[[ Text shown, beginning ]]

AI-assisted dev is not vibe coding
- Derek

- Feb 10
- 2 min read

AI-assisted coding is amazing. It's fast. It's powerful. It's also currently called "vibe coding". This term will lead to trouble.
I've been a serious software developer for many years - and after having now built several substantial, release-grade software projects using full-blown AI assistance, I'm quite convinced that I was not "vibe coding" - I'm also convinced that's true for anyone building secure, robust, user-aligned software with AI assistance.
To see this, I find it helpful to break down the term "vibe coding". Clearly, the AI agent is doing the vast majority of "coding": Claude code, Cursor, or copilot is creating files, throwing down code, and writing test cases. This leaves our contributions elsewhere. What am we doing with the AI coder? Are we "vibing"?
The verb "vibe" is defined as "giving out a feeling" or "spending time in a relaxed way". We all have had moments where we're vibing. Maybe a delightful, free-flowing conversation, a leisurely jam session with friends, having a picnic in the park. That's vibing.
When was the last time you constructed something while in this state of mind? The closest I come on this is playfully building LEGOs with my kids while chatting about their day. I also remember vibing at the beach with family piling sand up to make a sand castle. Vibing is about play, about connection, and good feelings. Crucially, the emphasis is not placed on the excellence of what is being built.
Which really gets to the heart of why intentional development with AI assistance simply doesn't fit with "vibe coding". When we do that, we show up to that activity with the intention, focus, mental energy, and skills to build something with durability and quality.

[[ Text shown, end ]]

Could you continue the essay on AI-assisted development versus "vibe coding" from the point where it stops?

[[ Excerpted data, beginning ]]

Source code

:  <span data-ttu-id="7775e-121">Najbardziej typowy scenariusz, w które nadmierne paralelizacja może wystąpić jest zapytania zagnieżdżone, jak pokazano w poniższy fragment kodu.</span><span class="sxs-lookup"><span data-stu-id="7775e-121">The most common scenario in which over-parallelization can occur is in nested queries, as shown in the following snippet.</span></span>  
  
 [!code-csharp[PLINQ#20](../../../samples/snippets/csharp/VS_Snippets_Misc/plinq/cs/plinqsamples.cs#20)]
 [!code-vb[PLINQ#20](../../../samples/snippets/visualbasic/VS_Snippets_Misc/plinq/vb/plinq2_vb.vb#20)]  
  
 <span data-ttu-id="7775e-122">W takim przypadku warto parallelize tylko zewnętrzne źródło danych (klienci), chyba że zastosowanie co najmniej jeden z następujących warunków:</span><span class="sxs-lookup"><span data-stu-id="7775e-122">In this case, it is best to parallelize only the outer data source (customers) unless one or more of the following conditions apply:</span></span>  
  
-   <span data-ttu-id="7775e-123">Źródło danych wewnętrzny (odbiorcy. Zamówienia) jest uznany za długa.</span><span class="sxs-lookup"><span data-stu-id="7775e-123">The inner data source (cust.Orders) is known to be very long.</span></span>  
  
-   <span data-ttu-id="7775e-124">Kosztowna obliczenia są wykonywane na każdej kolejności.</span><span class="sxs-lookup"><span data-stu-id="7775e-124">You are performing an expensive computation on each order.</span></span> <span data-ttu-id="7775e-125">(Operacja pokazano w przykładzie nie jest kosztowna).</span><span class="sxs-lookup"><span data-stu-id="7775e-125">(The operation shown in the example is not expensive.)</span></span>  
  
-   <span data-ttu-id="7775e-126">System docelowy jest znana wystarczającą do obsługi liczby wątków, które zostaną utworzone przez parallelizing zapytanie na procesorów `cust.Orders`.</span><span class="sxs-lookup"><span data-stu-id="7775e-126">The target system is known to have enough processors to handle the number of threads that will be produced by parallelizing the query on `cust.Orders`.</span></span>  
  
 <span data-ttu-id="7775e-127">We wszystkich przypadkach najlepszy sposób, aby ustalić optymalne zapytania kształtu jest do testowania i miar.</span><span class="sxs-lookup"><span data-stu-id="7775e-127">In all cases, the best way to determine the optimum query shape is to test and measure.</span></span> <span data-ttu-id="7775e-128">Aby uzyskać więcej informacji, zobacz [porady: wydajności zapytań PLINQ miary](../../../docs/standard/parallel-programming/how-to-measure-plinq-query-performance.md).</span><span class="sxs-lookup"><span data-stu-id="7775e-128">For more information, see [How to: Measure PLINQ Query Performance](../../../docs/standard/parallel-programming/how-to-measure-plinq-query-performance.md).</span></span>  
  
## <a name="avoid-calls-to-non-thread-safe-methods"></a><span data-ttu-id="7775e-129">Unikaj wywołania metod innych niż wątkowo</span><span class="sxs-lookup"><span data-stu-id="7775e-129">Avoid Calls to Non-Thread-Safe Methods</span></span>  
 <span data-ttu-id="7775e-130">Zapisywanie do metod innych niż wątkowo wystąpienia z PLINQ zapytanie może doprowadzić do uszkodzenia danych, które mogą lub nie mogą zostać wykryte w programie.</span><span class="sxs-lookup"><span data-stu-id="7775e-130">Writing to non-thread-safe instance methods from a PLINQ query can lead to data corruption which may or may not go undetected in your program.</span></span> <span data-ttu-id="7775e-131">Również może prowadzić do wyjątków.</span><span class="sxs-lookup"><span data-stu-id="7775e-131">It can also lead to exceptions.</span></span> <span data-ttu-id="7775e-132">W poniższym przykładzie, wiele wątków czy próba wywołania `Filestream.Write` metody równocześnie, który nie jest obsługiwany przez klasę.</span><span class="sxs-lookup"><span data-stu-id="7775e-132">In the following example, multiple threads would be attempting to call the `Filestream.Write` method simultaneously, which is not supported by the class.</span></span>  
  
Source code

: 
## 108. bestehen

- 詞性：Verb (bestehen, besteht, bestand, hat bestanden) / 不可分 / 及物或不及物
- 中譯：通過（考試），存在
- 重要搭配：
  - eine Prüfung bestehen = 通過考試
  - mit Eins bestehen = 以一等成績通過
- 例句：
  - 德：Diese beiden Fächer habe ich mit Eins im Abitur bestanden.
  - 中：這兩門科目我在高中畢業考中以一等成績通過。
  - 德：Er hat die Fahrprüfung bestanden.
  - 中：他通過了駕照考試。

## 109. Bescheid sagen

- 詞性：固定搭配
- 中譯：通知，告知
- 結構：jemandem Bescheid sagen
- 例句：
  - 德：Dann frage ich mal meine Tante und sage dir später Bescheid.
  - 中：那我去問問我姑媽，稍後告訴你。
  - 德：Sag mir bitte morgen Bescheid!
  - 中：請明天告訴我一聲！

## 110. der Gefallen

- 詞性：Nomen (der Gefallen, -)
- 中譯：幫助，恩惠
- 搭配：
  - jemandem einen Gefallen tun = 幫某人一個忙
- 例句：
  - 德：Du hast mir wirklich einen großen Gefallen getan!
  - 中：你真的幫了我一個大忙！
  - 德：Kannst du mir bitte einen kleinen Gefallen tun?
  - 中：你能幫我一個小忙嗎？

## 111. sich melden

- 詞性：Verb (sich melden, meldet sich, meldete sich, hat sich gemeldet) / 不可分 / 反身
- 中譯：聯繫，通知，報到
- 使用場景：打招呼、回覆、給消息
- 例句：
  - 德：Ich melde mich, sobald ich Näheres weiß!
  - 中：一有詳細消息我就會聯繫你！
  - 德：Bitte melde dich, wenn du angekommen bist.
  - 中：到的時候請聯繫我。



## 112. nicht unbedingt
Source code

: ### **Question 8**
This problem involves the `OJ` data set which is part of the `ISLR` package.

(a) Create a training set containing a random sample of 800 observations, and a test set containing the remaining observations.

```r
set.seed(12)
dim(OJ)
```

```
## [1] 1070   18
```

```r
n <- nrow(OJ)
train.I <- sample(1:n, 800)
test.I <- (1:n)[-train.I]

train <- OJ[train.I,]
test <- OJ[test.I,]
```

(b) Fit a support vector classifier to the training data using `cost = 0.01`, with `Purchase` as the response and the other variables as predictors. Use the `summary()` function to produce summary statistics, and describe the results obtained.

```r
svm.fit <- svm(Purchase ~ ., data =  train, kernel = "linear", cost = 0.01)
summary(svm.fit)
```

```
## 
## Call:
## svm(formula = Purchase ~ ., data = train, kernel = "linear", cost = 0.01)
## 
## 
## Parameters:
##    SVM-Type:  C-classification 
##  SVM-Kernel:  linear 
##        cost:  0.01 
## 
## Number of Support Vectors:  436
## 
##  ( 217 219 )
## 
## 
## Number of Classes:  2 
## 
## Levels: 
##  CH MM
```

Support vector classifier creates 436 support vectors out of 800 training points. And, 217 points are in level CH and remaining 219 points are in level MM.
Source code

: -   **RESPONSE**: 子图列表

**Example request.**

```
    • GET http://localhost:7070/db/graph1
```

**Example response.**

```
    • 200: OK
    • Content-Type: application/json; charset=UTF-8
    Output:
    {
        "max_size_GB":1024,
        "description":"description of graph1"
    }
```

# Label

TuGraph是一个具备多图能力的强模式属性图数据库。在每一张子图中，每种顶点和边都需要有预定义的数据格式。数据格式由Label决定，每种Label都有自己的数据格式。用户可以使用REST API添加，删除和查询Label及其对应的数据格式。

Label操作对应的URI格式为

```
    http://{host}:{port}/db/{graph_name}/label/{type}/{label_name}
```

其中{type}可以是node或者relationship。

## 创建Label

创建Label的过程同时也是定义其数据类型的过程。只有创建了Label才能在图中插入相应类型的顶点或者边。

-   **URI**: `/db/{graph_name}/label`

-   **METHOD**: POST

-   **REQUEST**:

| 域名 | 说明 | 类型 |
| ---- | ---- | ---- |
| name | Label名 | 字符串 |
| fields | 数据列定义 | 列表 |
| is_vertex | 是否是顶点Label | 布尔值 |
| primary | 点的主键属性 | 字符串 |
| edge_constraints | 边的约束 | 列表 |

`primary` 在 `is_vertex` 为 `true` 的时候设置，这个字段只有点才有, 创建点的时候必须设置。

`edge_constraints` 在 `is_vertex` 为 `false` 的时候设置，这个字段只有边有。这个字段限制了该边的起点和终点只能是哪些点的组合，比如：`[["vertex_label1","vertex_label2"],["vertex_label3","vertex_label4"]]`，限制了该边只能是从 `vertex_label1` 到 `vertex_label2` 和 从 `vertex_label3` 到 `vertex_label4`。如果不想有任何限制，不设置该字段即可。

[[ Excerpted data, end ]]

▶ _Task output_:
This is what makes equating AI-assisted development with "vibe coding" downright dangerous. It suggests that it's acceptable... even desirable to engineer something without contemplating detailed design and engaging critical thought - being concerned with how specific choices could lead to or avoid bad outcomes like data leaks, awkward user experience, or expensive waste of compute resources.
Online tech communities are already buzzing with horror stories of how vibe coded software was launched with major security vulnerabilities and functional gaps. So this isn't news to many, but the momentum behind the term "vibe coding" seems hard to counter.
Ultimately, when we need to build something real, "vibe coding" puts us in the wrong state of mind.
I'm not saying that vibe coding isn't a thing or that we shouldn't do it. Personally, I've come to delight in playing with a software idea, aided by AI. This time broadens my imagination and allows me to feel my ideas in a way that wasn't possible before. If we'd like, we can call that a part of the building process - in the same sense we consider ideation a part of design.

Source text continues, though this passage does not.